Arguably, Thomas Paine’s Common Sense was a catalyst to the American Revolution. His words laid out formidable reasons to assert the colonies’ independence from King George. Lost in the power of such a document is Robert Bell, the Philadelphia printer who first published Paine’s work. The first issue of the book had no reference to its author. Paine believed his arguments should stand without any distraction of who authored it.

First Edition of Thomas Paine’s Common Sense
Bell and Paine agreed to share the profits of Common Sense, but after the first 1000 sold out, Bell claimed no profits existed and set about advertising and publishing a second edition adding “written by an Englishman.”

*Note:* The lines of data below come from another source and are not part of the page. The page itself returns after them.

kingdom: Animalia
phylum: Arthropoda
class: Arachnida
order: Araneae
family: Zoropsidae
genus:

Second edition of Common Sense
As was perhaps the custom of the day, Paine took his distaste for Bell to the public, printing a series of complaints in the Pennsylvania Evening Post. Paine then contracted with Thomas and William Bradford selling Common Sense for half the price of Bell’s! Bell was undeterred and published a third edition, pulling from the Bradford edition.
Any profit’s Paine made went to the Continental Army. It would be difficult not to feel some animosity toward Bell’s business practices, but it is important to at least take into account that he was the printer Benjamin Rush suggested Paine originally contract based on Bell’s likelihood to publish such a treasonous work. How treasonous?
Below are some excerpts from Common Sense.
“A long habit of not thinking a thing wrong, gives it a superficial appearance of being right, and raises at first a formidable outcry in defense of custom. But the tumult soon subsides. Time makes more converts than reason.”
“Society in every state is a blessing, but government even in its best state is but a necessary evil; in its worst state an intolerable one; for when we suffer, or are exposed to the same miseries by a government, which we might expect in a country without government, our calamity is heightened by reflecting that we furnish the means by which we suffer…”
“But there is another and greater distinction for which no truly natural or religious reason can be assigned, and that is the distinction of men into kings and subjects. Male and female are the distinctions of nature, good and bad, the distinctions of heaven; but how a race of men came into the world so exalted above the rest, and distinguished like some new species, is worth inquiring into, and whether they are the means of happiness or of misery to mankind.”